Molecular mechanisms of end-organ resistance.

Hormone resistance is caused by mutations in hormone receptors or by functional desensitization of hormone signaling pathways. Mutations that cause hormone resistance have been described for most classes of hormones, including peptides like growth-hormone releasing hormone (GHRH); large proteins such as insulin and the glycoprotein hormones; steroid hormones; and even ions such as calcium. In the case of proteins, many of these receptors include seven transmembrane, G-protein-coupled receptors such as those for thyroid-stimulating hormone (TSH), luteinizing hormone (LH), follicle-stimulating hormone (FSH), adrenocorticotrophic hormone (ACTH), GHRH and vasopressin. However, other classes of membrane receptors can also be affected. For example, the insulin receptor is a tyrosine kinase receptor, the growth hormone (GH) and leptin receptors belong to the cytokine family of receptors, and the Müllerian inhibiting substance (MIS, also known as anti-Müllerian hormone [AMH]) receptor is related to the transforming growth factor beta (TGFbeta) serine kinase group of receptors.

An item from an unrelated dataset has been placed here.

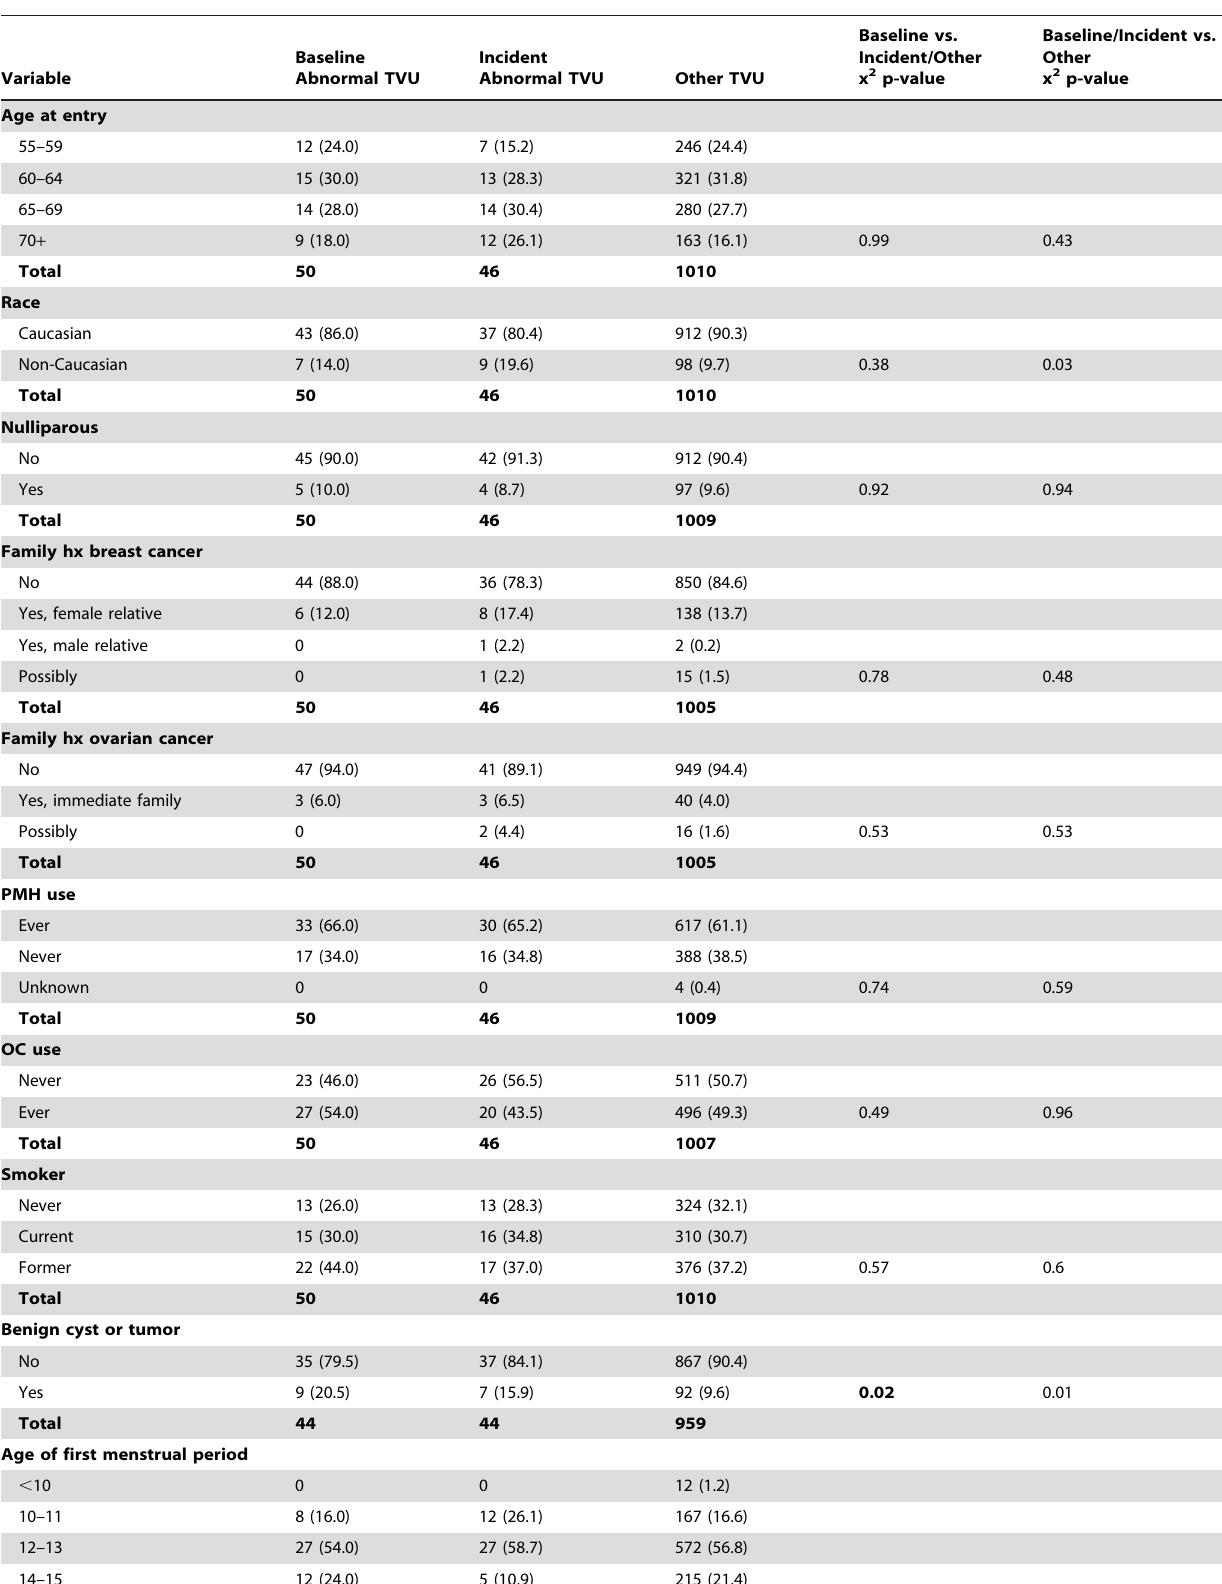
Table 1. Risk factors and screening results in the subgroup with SNP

G-protein mutations cause Albright's hereditary osteodystrophy, and, as might be expected, there is resistance to many different hormones that act through G-protein-coupled receptors. A variety of resistance syndromes involve members of the nuclear receptor superfamily, including resistance to androgens, vitamin D, thyroid hormone, glucocorticoids and estrogen. Mutations in orphan nuclear receptors such as steroidogenic factor-1 (SF-1) or DAX-1 result in defective glandular development, thereby indirectly causing hormone resistance. Another form of resistance, sometimes referred to as "post-receptor" resistance, is typified by acquired forms of insulin or leptin resistance, and the pathophysiology remains elusive. Studies of naturally occurring mutations have provided important insights into the structure and function of receptors. By definition, the mutations that cause disease identify important functional domains in the proteins. Although therapy is straightforward in some disorders, it is challenging or incompletely studied in others.